-- Listed records follows --
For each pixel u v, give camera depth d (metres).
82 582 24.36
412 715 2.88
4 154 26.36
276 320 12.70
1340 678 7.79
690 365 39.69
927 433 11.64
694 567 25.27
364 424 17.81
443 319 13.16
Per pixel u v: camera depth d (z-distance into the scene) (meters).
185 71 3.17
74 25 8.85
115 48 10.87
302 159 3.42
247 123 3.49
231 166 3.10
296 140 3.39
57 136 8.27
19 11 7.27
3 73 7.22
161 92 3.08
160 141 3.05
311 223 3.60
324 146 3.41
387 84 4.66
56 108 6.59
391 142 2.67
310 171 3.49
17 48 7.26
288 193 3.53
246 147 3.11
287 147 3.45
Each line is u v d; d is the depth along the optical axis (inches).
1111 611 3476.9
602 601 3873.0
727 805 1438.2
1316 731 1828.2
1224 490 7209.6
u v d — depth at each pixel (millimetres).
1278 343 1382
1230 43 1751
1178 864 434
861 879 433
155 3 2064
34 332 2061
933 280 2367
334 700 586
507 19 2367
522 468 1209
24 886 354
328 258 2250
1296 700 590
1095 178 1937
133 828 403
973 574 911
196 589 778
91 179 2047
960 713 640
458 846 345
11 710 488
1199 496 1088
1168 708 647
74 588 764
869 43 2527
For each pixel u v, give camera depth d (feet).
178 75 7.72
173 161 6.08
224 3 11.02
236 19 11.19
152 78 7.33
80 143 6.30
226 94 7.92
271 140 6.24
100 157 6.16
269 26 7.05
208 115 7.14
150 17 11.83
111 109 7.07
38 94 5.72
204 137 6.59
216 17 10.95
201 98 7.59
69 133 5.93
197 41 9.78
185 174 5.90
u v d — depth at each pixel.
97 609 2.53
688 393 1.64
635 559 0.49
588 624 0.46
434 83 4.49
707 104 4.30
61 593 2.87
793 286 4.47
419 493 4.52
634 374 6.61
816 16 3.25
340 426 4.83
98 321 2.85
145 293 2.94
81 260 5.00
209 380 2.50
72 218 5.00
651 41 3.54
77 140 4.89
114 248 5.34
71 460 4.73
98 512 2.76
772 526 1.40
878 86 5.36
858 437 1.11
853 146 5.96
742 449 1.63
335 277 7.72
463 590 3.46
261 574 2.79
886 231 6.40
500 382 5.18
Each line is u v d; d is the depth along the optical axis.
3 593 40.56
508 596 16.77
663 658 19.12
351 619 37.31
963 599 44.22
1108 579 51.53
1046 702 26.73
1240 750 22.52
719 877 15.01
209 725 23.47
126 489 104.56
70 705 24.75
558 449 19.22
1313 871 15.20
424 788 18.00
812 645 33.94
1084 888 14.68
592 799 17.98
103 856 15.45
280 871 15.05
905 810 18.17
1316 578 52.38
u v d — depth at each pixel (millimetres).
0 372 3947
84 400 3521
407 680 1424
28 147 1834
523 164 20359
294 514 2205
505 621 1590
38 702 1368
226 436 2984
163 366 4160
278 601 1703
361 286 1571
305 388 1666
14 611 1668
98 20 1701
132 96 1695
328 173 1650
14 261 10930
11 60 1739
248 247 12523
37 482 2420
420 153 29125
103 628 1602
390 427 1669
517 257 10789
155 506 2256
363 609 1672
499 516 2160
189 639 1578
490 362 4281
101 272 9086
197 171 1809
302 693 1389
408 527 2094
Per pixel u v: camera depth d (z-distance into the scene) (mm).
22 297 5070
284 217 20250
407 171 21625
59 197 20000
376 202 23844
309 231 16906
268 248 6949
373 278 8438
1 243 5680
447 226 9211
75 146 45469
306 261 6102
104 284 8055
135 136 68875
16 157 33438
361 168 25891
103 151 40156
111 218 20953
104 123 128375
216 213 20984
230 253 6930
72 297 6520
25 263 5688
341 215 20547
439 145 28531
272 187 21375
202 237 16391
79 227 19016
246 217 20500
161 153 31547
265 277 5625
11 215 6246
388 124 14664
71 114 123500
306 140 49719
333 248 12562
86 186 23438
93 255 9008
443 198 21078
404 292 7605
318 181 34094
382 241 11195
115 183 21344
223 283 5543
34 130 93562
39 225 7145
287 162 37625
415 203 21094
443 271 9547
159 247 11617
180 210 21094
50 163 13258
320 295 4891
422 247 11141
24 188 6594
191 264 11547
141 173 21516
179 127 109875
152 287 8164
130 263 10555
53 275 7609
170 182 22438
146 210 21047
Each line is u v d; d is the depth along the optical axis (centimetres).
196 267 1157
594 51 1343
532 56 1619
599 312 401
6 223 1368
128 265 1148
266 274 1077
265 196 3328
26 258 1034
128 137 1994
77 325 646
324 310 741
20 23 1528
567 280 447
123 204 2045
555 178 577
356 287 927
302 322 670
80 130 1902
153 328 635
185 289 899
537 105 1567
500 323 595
-- Listed records concluded --
*Problem statement*: With the first line being the one containing "70 705 24.75" and the last line the one containing "25 263 5688", transcribe exactly the lines above that fall in that range.

*Response for this exercise*:
70 705 24.75
558 449 19.22
1313 871 15.20
424 788 18.00
812 645 33.94
1084 888 14.68
592 799 17.98
103 856 15.45
280 871 15.05
905 810 18.17
1316 578 52.38
u v d — depth at each pixel (millimetres).
0 372 3947
84 400 3521
407 680 1424
28 147 1834
523 164 20359
294 514 2205
505 621 1590
38 702 1368
226 436 2984
163 366 4160
278 601 1703
361 286 1571
305 388 1666
14 611 1668
98 20 1701
132 96 1695
328 173 1650
14 261 10930
11 60 1739
248 247 12523
37 482 2420
420 153 29125
103 628 1602
390 427 1669
517 257 10789
155 506 2256
363 609 1672
499 516 2160
189 639 1578
490 362 4281
101 272 9086
197 171 1809
302 693 1389
408 527 2094
Per pixel u v: camera depth d (z-distance into the scene) (mm).
22 297 5070
284 217 20250
407 171 21625
59 197 20000
376 202 23844
309 231 16906
268 248 6949
373 278 8438
1 243 5680
447 226 9211
75 146 45469
306 261 6102
104 284 8055
135 136 68875
16 157 33438
361 168 25891
103 151 40156
111 218 20953
104 123 128375
216 213 20984
230 253 6930
72 297 6520
25 263 5688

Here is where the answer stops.